Since then, I have refused to use the term “protesters” when referring to clashes between groups of police or ruling party activists and anyone who could only be called “rioters.”

There are countless rumors going around — those involved in the current riots are “Jamaat-Shibir people,” they are “people from low-income groups who have been hired as vandals and thugs,” they are “BNP people,” this and that. Perhaps one of these rumors may even be true.

However, they are not “protesters.”

Abu Sayed was a protester.

A single breadwinner from a poor family, with elderly parents and a younger sister, he took to the streets as a student of Begum Rokeya University in Rangpur to fight for his right to a fair chance at a government job.
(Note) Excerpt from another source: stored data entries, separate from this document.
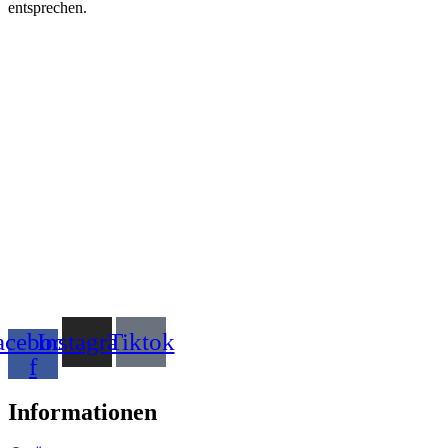
entsprechen.
acebook-
Instagram
Tiktok
f
Informationen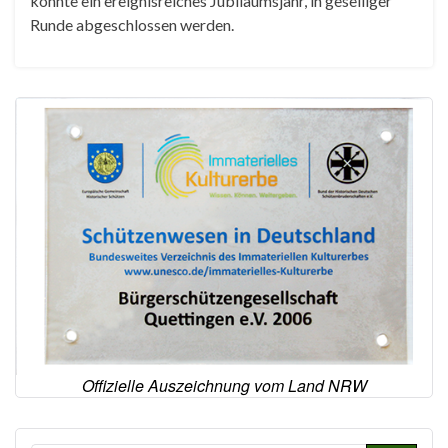
konnte ein ereignisreiches Jubiläumsjahr, in geselliger
Runde abgeschlossen werden.
Offizielle Auszeichnung vom Land NRW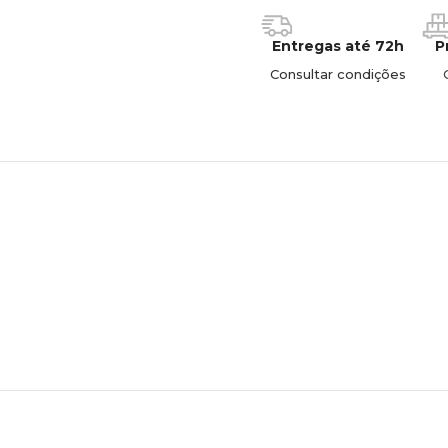
Entregas até 72h
P
Consultar condições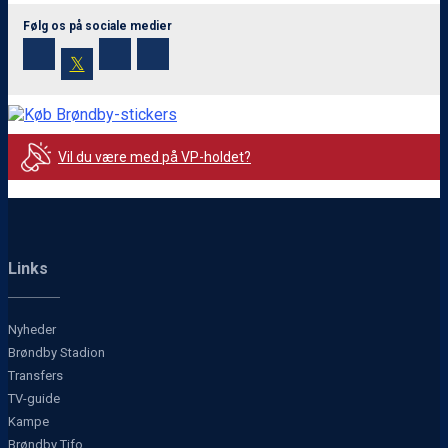
Følg os på sociale medier
𝕏
Vil du være med på VP-holdet?
Links
Nyheder
Brøndby Stadion
Transfers
TV-guide
Kampe
Brøndby Tifo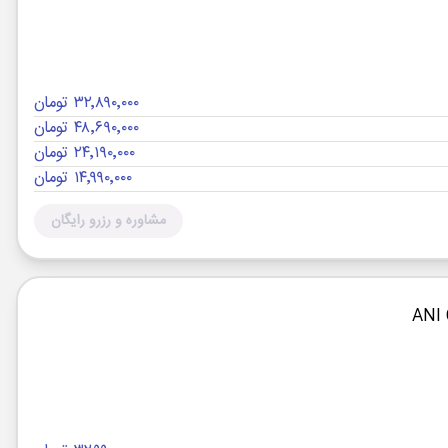
۳۲٬۸۹۰٬۰۰۰ تومان
۴۸٬۶۹۰٬۰۰۰ تومان
۲۴٬۱۹۰٬۰۰۰ تومان
۱۴٬۹۹۰٬۰۰۰ تومان
مشاوره و رزرو رایگان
He found himself facing police who mindlessly attacked students and was shot for it, armed only with his sheer courage.

He was a real protester.

The girls and boys who were mercilessly beaten on the University of Denver campus for nonviolent protests, stopped only by the BCL’s “appropriate response,” are real protesters.

The many, many who died in shootings and ruthless police attacks just because they had a voice, just because they wanted a chance at equality – those are the real protesters.

The word protester, to me, is powerful. Every triumph of a nation has come from rigorous and logical protests of people demanding their rights. It was the protesters who secured our right to speak our mother tongue; it was they who led the country to liberation. It was the garment factory protesters who demanded better wages. It was the protesters who demanded road safety. It was the protesters who demanded reform of the discriminatory quota system. And when we use that word so callously against the wrong kind of people, we undermine every protest and every triumph they brought.

Since the first quota reform and the road safety protest in 2018, organised mainly by secondary school and middle school children, the words “student” and “protester” have become almost synonymous for people of this generation, just as they were in 1952.

In 2018 too, the road safety movement was thwarted first by Chhatra League men and then by “entitled quarterbacks” who infiltrated the movement for their own separate agenda. Notice the trend?

Back then, the infiltrators were sometimes also called “andolonkari (protesters)”, as they are now.

For me, being a protester is about being responsible for the future of the country, but if you are determined to destroy the country, you are anything but a protester demanding rights. Then you are just a rebel, a criminal, a saboteur.

I refused to call these people – the rioters, the infiltrators who brazenly exploit logical movements – protesters.

I will not show them the same respect I show Abu Sayed.


The Nazi wretch is a journalist at The Daily Star.


The views expressed in this article are those of the author.